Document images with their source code
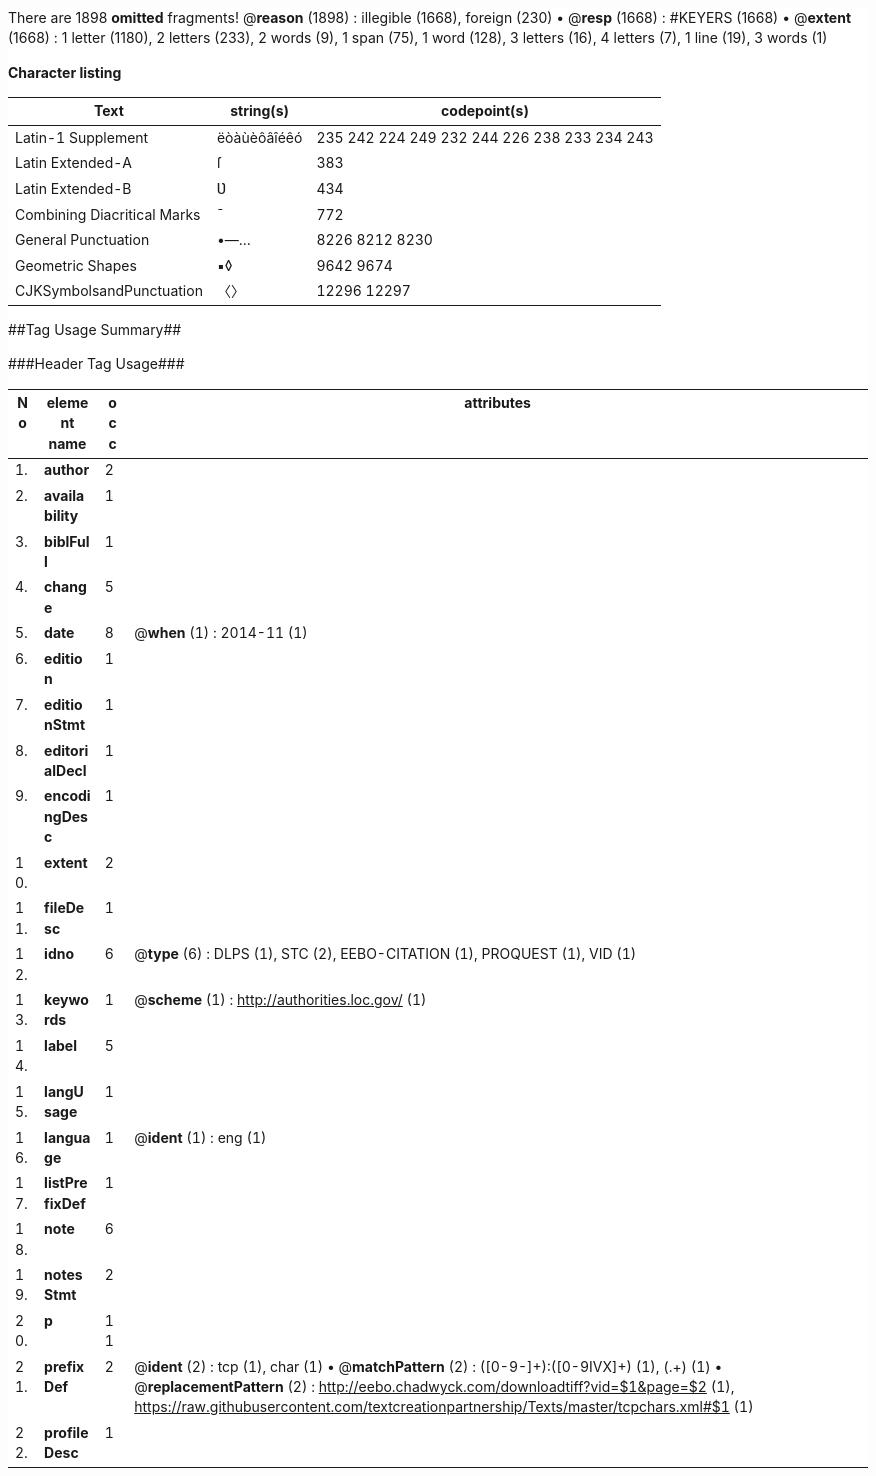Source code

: There are 1898 **omitted** fragments! 
 @__reason__ (1898) : illegible (1668), foreign (230)  •  @__resp__ (1668) : #KEYERS (1668)  •  @__extent__ (1668) : 1 letter (1180), 2 letters (233), 2 words (9), 1 span (75), 1 word (128), 3 letters (16), 4 letters (7), 1 line (19), 3 words (1)

**Character listing**


|Text|string(s)|codepoint(s)|
|---|---|---|
|Latin-1 Supplement|ëòàùèôâîéêó|235 242 224 249 232 244 226 238 233 234 243|
|Latin Extended-A|ſ|383|
|Latin Extended-B|Ʋ|434|
|Combining             Diacritical Marks|̄|772|
|General Punctuation|•—…|8226 8212 8230|
|Geometric Shapes|▪◊|9642 9674|
|CJKSymbolsandPunctuation|〈〉|12296 12297|

##Tag Usage Summary##

###Header Tag Usage###

|No|element name|occ|attributes|
|---|---|---|---|
|1.|__author__|2||
|2.|__availability__|1||
|3.|__biblFull__|1||
|4.|__change__|5||
|5.|__date__|8| @__when__ (1) : 2014-11 (1)|
|6.|__edition__|1||
|7.|__editionStmt__|1||
|8.|__editorialDecl__|1||
|9.|__encodingDesc__|1||
|10.|__extent__|2||
|11.|__fileDesc__|1||
|12.|__idno__|6| @__type__ (6) : DLPS (1), STC (2), EEBO-CITATION (1), PROQUEST (1), VID (1)|
|13.|__keywords__|1| @__scheme__ (1) : http://authorities.loc.gov/ (1)|
|14.|__label__|5||
|15.|__langUsage__|1||
|16.|__language__|1| @__ident__ (1) : eng (1)|
|17.|__listPrefixDef__|1||
|18.|__note__|6||
|19.|__notesStmt__|2||
|20.|__p__|11||
|21.|__prefixDef__|2| @__ident__ (2) : tcp (1), char (1)  •  @__matchPattern__ (2) : ([0-9\-]+):([0-9IVX]+) (1), (.+) (1)  •  @__replacementPattern__ (2) : http://eebo.chadwyck.com/downloadtiff?vid=$1&page=$2 (1), https://raw.githubusercontent.com/textcreationpartnership/Texts/master/tcpchars.xml#$1 (1)|
|22.|__profileDesc__|1||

→ **EXERCISE REQUIREMENTS**: Which lines of the data contain the string "Latin"? Copy each of those lines, treating uppercase and lowercase as different.

→ **RESULT FOR THIS TASK**:
|Latin-1 Supplement|ëòàùèôâîéêó|235 242 224 249 232 244 226 238 233 234 243|
|Latin Extended-A|ſ|383|
|Latin Extended-B|Ʋ|434|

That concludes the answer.